NASA sees massive Tropical Storm Lowell close enough to trouble Baja CaliforniaAugust 22, 2014 by Rob Gutro in Earth / Earth Sciences
Although Tropical Storm Lowell is not over land the storm is large enough to cause strong ocean swells in Baja California. NASA's Terra satellite passed over Lowell and captured an image that shows how it dwarfed Tropical Storm Karina.
The National Hurricane Center noted that swells generated by Lowell will affect the west coast of the Baja California, Mexico, peninsula and portions of the coast of southern California through the weekend of August 23 and 24. These swells are likely to cause life-threatening surf and rip current conditions.
NASA's Terra satellite passed over Lowell when it was still a hurricane on August 21 at 18:45 UTC (2:45 p.m. EDT). The Moderate Resolution Imaging Spectroradiometer or MODIS instrument aboard Terra showed a large ragged eye-like feature in Lowell. By August 22, the cloud top temperatures in the thunderstorms surrounding the eye feature continued to warm and decrease in coverage from the previous day, indicating that the evaporation and uplift in the air is waning and thunderstorms are not getting as high in the atmosphere.

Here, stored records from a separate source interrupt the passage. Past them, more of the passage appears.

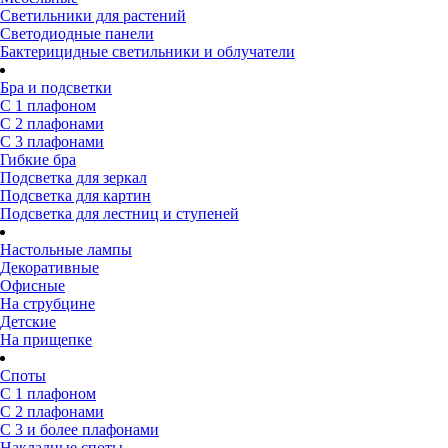
Светильники для растений
Светодиодные панели
Бактерицидные светильники и облучатели
Бра и подсветки
С 1 плафоном
С 2 плафонами
С 3 плафонами
Гибкие бра
Подсветка для зеркал
Подсветка для картин
Подсветка для лестниц и ступеней
Настольные лампы
Декоративные
Офисные
На струбцине
Детские
На прищепке
Споты
С 1 плафоном
С 2 плафонами
С 3 и более плафонами
Накладные споты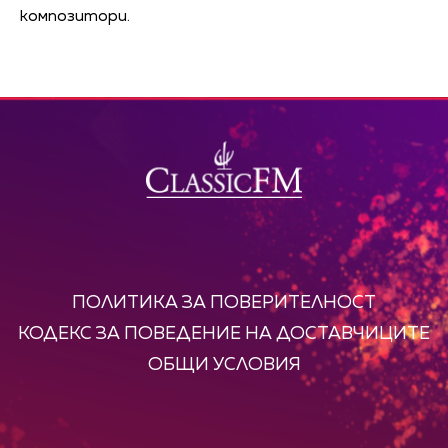
композитори.
ПОЛИТИКА ЗА ПОВЕРИТЕЛНОСТ
КОДЕКС ЗА ПОВЕДЕНИЕ НА ДОСТАВЧИЦИТЕ
ОБЩИ УСЛОВИЯ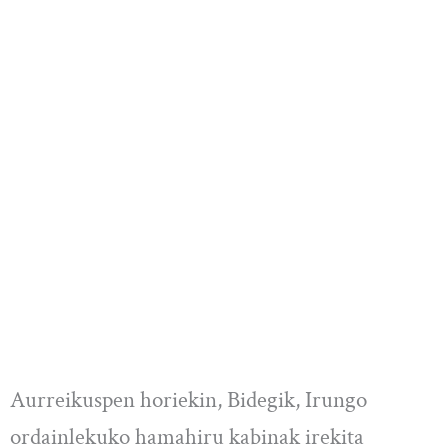
Aurreikuspen horiekin, Bidegik, Irungo
ordainlekuko hamahiru kabinak irekita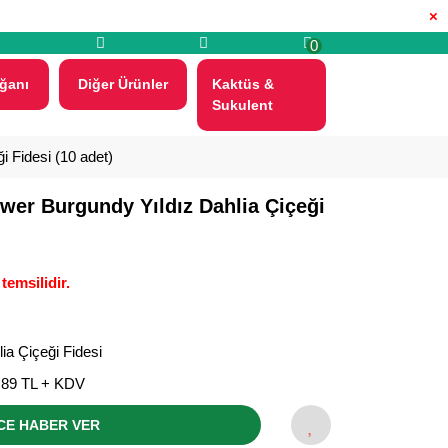
×
0
ğanı
Diğer Ürünler
Kaktüs &
Sukulent
i Fidesi (10 adet)
Power Burgundy Yıldız Dahlia Çiçeği
temsilidir.
ia Çiçeği Fidesi
,89 TL + KDV
CE HABER VER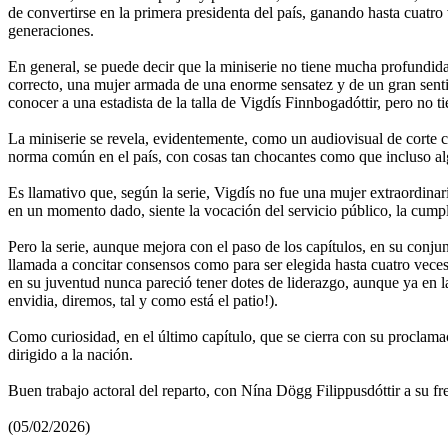
de convertirse en la primera presidenta del país, ganando hasta cuatr
generaciones.
En general, se puede decir que la miniserie no tiene mucha profundida
correcto, una mujer armada de una enorme sensatez y de un gran sentido
conocer a una estadista de la talla de Vigdís Finnbogadóttir, pero no ti
La miniserie se revela, evidentemente, como un audiovisual de corte c
norma común en el país, con cosas tan chocantes como que incluso algu
Es llamativo que, según la serie, Vigdís no fue una mujer extraordina
en un momento dado, siente la vocación del servicio público, la cump
Pero la serie, aunque mejora con el paso de los capítulos, en su conju
llamada a concitar consensos como para ser elegida hasta cuatro veces 
en su juventud nunca pareció tener dotes de liderazgo, aunque ya en la
envidia, diremos, tal y como está el patio!).
Como curiosidad, en el último capítulo, que se cierra con su proclama
dirigido a la nación.
Buen trabajo actoral del reparto, con Nína Dögg Filippusdóttir a su f
(05/02/2026)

NOAA's GOES-West satellite captured a trio of tropical tempests in a train across the Eastern Pacific all in one image on Aug. 22 at 5 a.m. EDT with Lowell in the center. Tropical Storm Karina, dwarfed by Lowell's massive size, is located farthest west followed by Tropical Storm Lowell and Tropical Storm Marie, to the east, located near the southern coast of Mexico.
At 5 a.m. EDT (0900 UTC), Tropical Storm Lowell's maximum sustained winds dropped to 65 mph (100 kph) and gradual weakening is expected over the next couple of days. In fact, Lowell is expected to become a post- tropical storm over the weekend of August 23 and 24. The center of Tropical Storm Lowell was located near latitude 21.5 north and longitude 123.4 west. That's about 870 miles (1,395 km) west of the southern tip of Baja California. Lowell is moving toward the northwest near 8 mph (13 kph) and this general motion is expected to continue during the next couple of days.
Forecaster Daniel Brown at the National Hurricane Center noted "Lowell will be moving over progressively cooler waters and into a drier and more stable environment during the next several days. This should lead to gradual weakening, and Lowell is expected to become a gale-force post-tropical cyclone in a couple of days."